WOE. The Tivo played almost all of an episode of Top Chef Masters before crashing again.
Either I need to send this thing to Weaknees, or I need to buy a new one. Neither of which are options I can even remotely afford. Fuck.
Even with the ethernet connection...super tedious.
Being on one system for a very long time...at least in my life...leads to a lot of junk.
Deciding what to actually move is proving problematic.
Why not let the migration assistant move everything? The new box must have way more space than the old one.
I'm having trouble getting the assistant to work. I've got to read a tutorial for that!
So, the Tab doesn't charge with a standard charger with the screen on. Do other devices charge faster from a Tab charger, our is the device the limiting factor? Also, if I'm shipping blind, what are the specs the Tab requires? The Touchpad has different requirements too, right? Are there many other devices that can't "make do"?
Rob, and other Mac folk, have any of you added memory to a mac mini?

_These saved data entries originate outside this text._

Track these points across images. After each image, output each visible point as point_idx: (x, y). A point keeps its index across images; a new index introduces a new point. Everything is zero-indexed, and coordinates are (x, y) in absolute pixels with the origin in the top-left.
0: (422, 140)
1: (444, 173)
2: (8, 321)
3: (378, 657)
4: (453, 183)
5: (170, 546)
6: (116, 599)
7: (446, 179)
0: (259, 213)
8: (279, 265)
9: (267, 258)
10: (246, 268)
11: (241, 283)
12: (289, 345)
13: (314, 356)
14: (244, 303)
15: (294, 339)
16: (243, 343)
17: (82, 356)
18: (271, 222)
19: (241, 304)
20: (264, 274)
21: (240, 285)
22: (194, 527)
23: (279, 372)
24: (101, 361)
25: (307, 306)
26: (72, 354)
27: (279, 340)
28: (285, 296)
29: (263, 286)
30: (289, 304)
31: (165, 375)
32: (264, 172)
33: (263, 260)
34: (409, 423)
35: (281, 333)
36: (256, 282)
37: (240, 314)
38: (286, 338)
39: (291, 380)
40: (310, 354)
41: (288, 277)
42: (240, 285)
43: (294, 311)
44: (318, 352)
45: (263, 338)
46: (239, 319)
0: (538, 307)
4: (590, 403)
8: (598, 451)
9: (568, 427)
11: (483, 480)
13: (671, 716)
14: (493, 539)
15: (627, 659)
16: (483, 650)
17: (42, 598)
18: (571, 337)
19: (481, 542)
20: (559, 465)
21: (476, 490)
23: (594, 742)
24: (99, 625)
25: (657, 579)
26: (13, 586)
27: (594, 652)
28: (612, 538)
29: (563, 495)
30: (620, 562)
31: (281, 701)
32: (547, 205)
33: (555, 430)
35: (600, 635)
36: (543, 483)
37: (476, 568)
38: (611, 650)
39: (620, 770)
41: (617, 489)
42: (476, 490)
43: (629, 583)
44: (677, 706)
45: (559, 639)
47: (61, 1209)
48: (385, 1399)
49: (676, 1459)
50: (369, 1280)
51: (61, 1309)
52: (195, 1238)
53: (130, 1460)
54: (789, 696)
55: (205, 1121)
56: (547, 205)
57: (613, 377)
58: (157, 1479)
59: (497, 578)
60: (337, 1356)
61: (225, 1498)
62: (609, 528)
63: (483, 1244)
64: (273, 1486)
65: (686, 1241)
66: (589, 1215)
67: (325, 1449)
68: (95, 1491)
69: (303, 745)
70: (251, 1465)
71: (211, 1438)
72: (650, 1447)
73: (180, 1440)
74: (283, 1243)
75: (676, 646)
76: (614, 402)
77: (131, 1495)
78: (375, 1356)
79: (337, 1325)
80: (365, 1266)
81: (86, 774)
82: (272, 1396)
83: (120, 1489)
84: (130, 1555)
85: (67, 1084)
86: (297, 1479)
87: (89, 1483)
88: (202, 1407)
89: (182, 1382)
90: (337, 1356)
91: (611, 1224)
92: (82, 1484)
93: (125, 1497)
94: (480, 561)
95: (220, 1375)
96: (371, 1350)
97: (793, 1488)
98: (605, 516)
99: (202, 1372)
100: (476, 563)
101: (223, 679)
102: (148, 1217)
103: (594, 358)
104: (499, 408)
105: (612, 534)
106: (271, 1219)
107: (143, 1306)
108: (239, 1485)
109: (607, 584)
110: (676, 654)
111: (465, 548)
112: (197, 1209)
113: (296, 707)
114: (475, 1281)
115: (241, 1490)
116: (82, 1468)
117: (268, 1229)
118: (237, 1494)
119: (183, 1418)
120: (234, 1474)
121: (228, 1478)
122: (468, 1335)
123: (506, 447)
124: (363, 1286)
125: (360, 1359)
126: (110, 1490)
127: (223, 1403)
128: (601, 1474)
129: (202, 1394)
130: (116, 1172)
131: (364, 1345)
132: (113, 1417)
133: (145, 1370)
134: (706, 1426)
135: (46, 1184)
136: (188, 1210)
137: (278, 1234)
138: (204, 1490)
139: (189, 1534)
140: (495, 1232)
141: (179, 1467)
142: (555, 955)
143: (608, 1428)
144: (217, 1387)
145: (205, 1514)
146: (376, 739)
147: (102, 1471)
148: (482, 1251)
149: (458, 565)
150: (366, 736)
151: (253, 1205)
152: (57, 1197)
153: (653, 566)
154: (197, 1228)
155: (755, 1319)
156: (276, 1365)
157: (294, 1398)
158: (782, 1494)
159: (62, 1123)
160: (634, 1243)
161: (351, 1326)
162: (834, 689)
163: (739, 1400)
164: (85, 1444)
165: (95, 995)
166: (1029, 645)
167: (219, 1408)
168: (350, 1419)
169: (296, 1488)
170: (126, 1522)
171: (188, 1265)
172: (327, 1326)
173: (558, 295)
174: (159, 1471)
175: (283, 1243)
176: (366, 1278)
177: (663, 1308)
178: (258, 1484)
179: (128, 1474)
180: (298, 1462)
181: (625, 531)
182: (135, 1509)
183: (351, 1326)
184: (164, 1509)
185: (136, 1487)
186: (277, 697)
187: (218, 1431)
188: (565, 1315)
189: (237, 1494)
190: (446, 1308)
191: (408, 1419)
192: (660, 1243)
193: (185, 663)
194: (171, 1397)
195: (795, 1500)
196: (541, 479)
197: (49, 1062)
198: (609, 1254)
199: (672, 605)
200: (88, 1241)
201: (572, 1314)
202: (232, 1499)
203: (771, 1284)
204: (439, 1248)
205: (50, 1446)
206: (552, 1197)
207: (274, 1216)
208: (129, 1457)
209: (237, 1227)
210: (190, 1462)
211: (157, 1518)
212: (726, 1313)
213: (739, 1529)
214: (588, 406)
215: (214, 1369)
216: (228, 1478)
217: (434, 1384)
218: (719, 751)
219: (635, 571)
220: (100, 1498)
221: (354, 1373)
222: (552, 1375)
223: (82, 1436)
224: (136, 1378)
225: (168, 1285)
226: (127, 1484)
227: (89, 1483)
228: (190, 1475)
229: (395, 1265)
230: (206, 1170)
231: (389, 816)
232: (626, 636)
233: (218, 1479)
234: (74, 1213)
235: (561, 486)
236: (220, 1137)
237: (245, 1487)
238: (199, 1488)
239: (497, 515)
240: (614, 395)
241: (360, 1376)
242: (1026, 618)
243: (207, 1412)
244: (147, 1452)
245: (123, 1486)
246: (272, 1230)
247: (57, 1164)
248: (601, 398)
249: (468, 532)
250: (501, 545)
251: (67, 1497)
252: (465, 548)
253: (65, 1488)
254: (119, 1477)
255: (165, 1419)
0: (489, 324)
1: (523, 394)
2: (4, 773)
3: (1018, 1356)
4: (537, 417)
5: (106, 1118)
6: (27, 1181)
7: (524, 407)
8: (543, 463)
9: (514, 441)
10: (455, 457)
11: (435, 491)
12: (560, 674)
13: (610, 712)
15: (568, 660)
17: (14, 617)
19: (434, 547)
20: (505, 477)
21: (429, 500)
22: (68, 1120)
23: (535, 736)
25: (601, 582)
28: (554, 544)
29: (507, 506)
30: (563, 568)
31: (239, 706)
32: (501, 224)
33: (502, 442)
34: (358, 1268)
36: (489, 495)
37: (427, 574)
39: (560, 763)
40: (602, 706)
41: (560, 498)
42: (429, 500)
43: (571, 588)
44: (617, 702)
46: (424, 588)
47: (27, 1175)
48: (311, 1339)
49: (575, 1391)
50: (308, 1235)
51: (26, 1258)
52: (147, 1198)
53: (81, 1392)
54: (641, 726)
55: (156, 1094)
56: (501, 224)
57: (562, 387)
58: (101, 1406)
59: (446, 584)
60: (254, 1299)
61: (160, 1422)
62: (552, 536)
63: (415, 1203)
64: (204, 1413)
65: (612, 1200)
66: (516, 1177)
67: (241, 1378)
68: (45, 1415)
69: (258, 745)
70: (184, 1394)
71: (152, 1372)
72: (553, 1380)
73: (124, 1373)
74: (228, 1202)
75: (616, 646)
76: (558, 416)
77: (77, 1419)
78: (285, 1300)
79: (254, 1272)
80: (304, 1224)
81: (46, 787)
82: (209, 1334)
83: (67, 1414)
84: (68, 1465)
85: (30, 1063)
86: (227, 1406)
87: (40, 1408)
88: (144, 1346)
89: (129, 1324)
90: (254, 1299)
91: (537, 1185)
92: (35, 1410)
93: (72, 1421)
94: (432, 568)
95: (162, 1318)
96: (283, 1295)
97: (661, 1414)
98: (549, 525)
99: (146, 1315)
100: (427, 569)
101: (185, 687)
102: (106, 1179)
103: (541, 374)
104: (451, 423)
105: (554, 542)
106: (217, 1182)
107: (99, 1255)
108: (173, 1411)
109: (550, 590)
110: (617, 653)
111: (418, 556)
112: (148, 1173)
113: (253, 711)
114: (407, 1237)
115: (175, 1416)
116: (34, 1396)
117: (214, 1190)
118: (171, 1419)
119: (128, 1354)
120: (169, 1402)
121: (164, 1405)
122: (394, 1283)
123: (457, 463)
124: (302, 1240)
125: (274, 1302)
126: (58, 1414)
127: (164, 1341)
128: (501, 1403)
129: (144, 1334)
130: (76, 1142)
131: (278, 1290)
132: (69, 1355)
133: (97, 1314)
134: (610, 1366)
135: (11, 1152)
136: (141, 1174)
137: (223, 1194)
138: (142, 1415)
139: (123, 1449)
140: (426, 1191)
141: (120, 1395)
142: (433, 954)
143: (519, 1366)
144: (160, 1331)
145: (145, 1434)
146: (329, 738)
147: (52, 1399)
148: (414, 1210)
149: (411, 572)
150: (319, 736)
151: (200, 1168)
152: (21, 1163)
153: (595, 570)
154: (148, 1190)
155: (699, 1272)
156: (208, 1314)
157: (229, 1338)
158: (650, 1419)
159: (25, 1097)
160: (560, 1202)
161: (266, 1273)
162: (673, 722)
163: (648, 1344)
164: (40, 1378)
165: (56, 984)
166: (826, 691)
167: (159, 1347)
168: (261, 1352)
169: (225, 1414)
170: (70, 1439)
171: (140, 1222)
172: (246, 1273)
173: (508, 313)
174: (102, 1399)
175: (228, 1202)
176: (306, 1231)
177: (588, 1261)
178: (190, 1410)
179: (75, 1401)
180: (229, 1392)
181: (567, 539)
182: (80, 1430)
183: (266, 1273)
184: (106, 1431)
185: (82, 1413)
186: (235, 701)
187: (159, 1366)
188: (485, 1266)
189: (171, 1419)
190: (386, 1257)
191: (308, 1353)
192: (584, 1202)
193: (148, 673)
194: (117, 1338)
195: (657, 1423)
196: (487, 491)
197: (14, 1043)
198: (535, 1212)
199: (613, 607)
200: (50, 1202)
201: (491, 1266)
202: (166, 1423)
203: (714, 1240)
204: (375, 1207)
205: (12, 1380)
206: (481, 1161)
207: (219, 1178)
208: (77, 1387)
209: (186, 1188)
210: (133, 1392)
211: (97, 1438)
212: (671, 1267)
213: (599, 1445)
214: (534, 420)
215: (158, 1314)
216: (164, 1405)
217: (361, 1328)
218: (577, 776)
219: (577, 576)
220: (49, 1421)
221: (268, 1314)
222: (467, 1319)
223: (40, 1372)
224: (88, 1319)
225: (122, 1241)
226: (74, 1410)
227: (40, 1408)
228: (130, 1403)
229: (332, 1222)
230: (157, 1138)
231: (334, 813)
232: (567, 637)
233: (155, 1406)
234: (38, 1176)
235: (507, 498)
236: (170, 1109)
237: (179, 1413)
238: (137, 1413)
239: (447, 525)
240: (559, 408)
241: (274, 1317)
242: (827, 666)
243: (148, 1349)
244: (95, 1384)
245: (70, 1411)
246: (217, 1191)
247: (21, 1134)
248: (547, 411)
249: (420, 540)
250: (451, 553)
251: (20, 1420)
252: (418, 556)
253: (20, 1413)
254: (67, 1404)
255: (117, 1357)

Everyone I've spoken to so far says 'don't go there!' it's too complicated, you'll get hurt, you'll break it, etc.
I watched a tutorial yesterday that shows it is definitely more in depth than it used to be, but not THAT difficult.
The only thing I don't have is a non-static surface.
Am I being too ambitious?
Having Apple add 8mg would cost me $240...doing it myself will be about $50.
Someone explain this to me.
The new iPhone is the 6th generation. It's running iOS 6 on an A6 chip.
And it's called the iPhone 5.
I don't care how pretty and fast and thin it is and I want one, that is just dumb.
I think it would have been weirder if they'd gone straight from the 4 to the 6.
bonny,
I haven't added memory to a Mac Mini, but I added a hard drive to an old school iBook, a process that required disassembling it completely and putting it slowly back together. It took several hours, but in the end I had a 400GB hard drive instead of an 80GB one and a lot more knowledge about my computer. (that computer died about 3 months later, but it was the screen that crapped out on me, nothing I did to it. And I knew how to get the hard drive out to transfer to an enclosure for later use!)
If you're not scared by the very idea of taking something apart and putting it back together, I say go for it. Use a wooden or plastic table (that's pretty low-static) and touch something metallic and preferably large pretty often to ground yourself and static shouldn't cause you a problem. Print out some detailed instructions (there are plenty of sites where you can find such things) and have a blast.
Knowing, of course, that if you do somehow break it, you're out of luck. I'd say in this case you have less than a 1/4 chance of destroying it. Mathematically, that means you have an Expected Cost of less .25*$500 = $125 (the $500 is what I think you'd have to pay for a replacement Mini), so since you're saving $190 - you should do it! Math says so!